Martyrs

Give the French their due. They see an American genre wussing out, and they don’t just sit back and snarkez-vous. Take torture porn. (Please. *ahem*) Eli Roth, Hostel? Wuss-tacular. Let’s have Betty Blue try and get the fetus from a pregnant woman trapped in her home. Let’s have Monica Bellucci’s weird-looking boyfriend play inbreeding hicks (both genders!) enacting some barely-explicable satanic ritual on Parisian hipster douchebags.

Or let’s have Pascal Laugier crib from that pissant Roth’s premise (a vague industrial-capitalist conspiracy to torture unsuspecting victims for some nefarious purpose) and run it through an existentialist blender, squeeze out the lurid voyeuristic thrills which Roth exploited (*ahem*) in his occasionally-funny Hostels. Whereas Roth’s films with manic glee turn the audience into accomplices, Laugier imagines no pleasure but a deep philosophical purpose.

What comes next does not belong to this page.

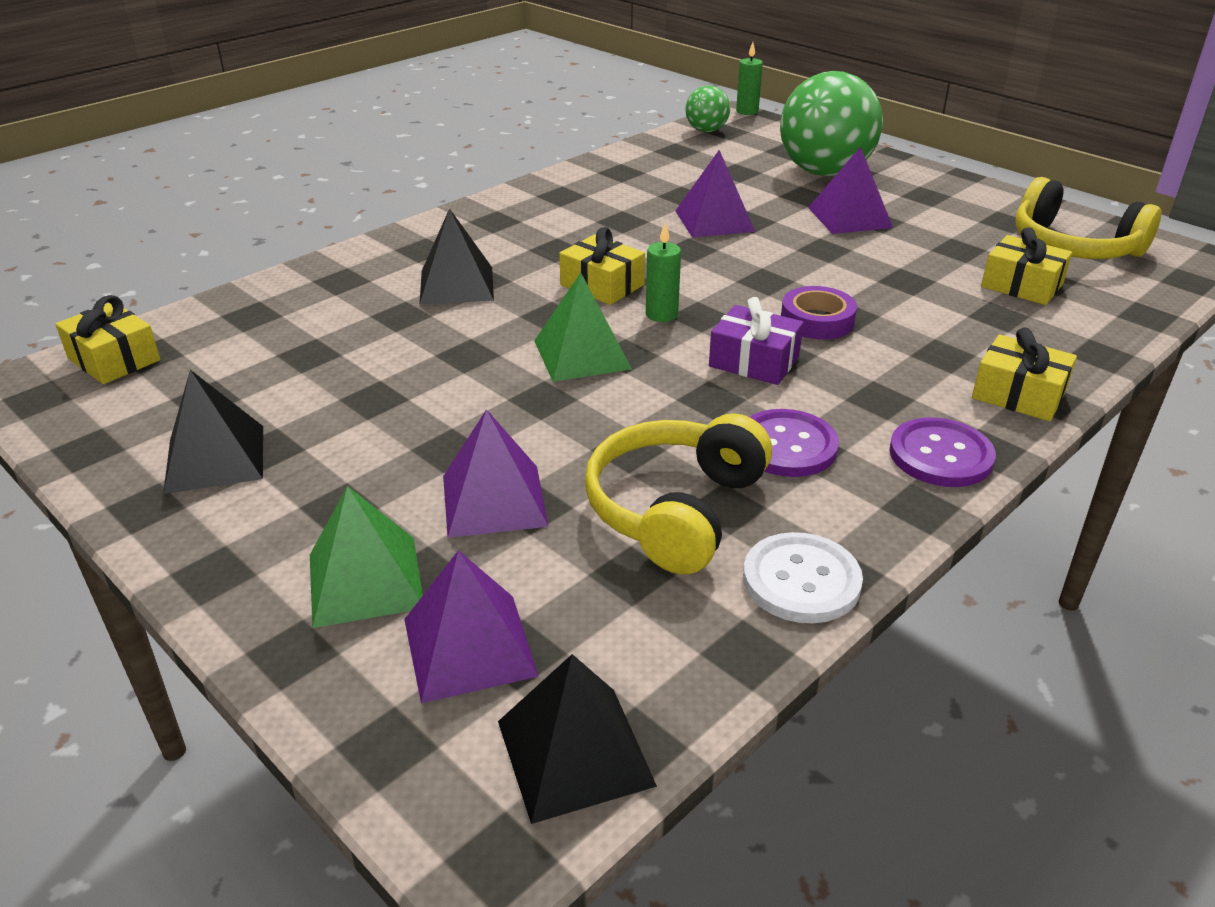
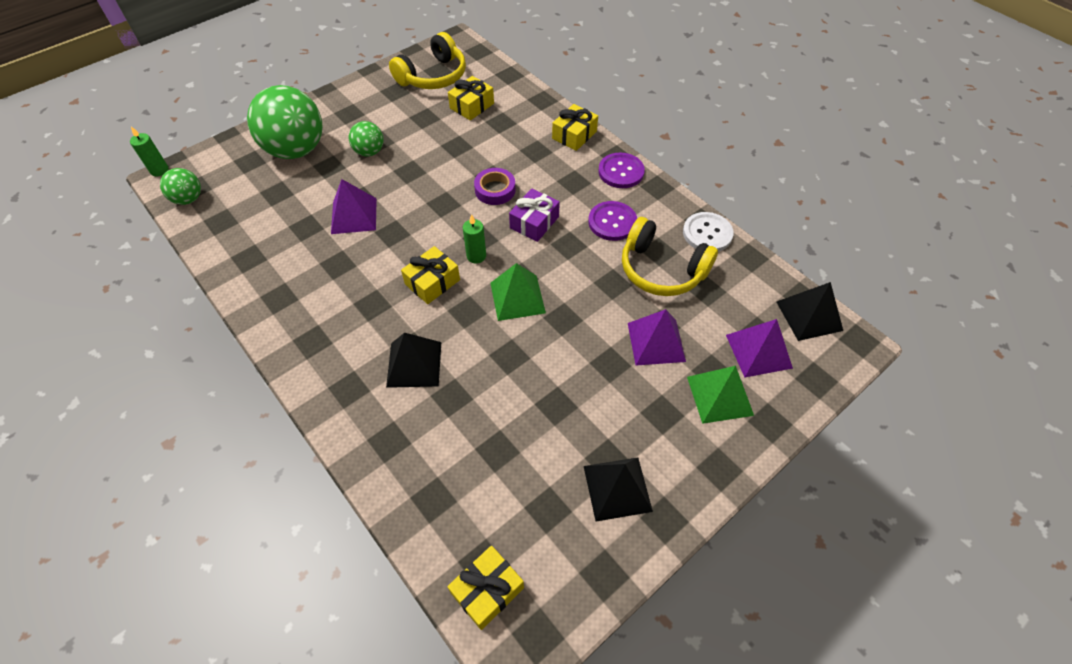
camera: 85 degrees left, 20 degrees up
(850, 217) = (369, 152): purple pyramid -> green ball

I’d say I’m spoiling the film, but none of you will see it, and I’m not sure I’d really recommend it, and it’s probably not spoilable, really. This ain’t M. Night Shymalan, and while we toil in relative confusion for the first half of the film, unsure what’s going on, the shift from a bleak revengeploitation film into a bleak psychosploitation “tragedy” of the afflictions suffered by a former victim of torture AND THEN into a bleak enactment of said torture … well, it’s not like anyone is sitting in their chair going–holy SHIT (“sacre merde!”), I did NOT see that coming. You don’t see “it” coming, but the degradation and ultimate painful destruction of the protagonists is a foregone conclusion.

The film has a visceral effectiveness, particularly in its first third. In the prologue, a young girl escapes from some unnamed facility, horribly abused; we see newsreel footage of her in an orphanage, her burgeoning friendship with another young girl, cops circling the mystery of what happened to her. End cold with a scary creature seeming to break into her room… and we then see a bourgeois family, with great boring detail, having breakfast and bickering. 10 minutes later, that girl–now grown up–enters with a shotgun and blows ’em all away. This *does* have some relative surprise–after that boredom, you lose sight of what is going on, and stop wondering why you’re watching this family, so when she comes blasting in, it’s startling. You’d been lulled into watch-checking forgetfulness.

This seems to be Laugier’s m.o. in a nutshell: take the basic premises (revenge slaughter, psycho self-battle, horrible torture) and strip them of viewer pleasure. Make them painfully attentive to details. And this *can* be effective — the long drawn-out sequence at the end, where one young girl is tortured as preparation for her martyrdom, is not a brief lurid sequence with drills or hammer-claws or some Fangoria wetdream. Instead, she’s chained down, fed thin gruel, periodically and without pleasure beaten. Weeks pass. (Not literally. Or at least I’m pretty sure not literally.)

The object for the torturers is to use another’s suffering to try and attain that rare glimpse–seen in a few photos of those who’ve suffered and are about to die–of another world after death.

In other words, they’re torturing for information. I happen to be reading Jane Mayer’s account of the zealous embrace of torture by Bushies following 9/11, and this parallel narrative makes even more explicit what has been lurking around the edges of the torture-porn reboot of the last few years: these films enact the cultural anxieties around Abu Ghraib and “enhanced interrogation” and issues of complicity wrapped up in our fear of “others” and… so on. There is a grim smirk buried in Laugier’s conclusion–a refutation of the information provided. And in Laugier the primary victims are both recognizably immigrant–southeast Asian and North African, respectively–while their torturers are homogenously white and old and wealthy. There’s something interesting there… but I’m skeptical about that smirk. The filmmaker doesn’t produce in us–or seem to feel himself–that complicity, that weird sense of “wanting” the torture which the more gleeful and plain exploitative films might do, whether Saw or Hostel. Martyrs is exploitation with a thesis. It’s interesting to see the argument made explicit, but it’s not interesting to see the argument in such a film, nor really interesting to see this film. If you’re developing a thesis (*ahem*), maybe worth a glance. Otherwise… I think I prefer the crass to the meta-crass.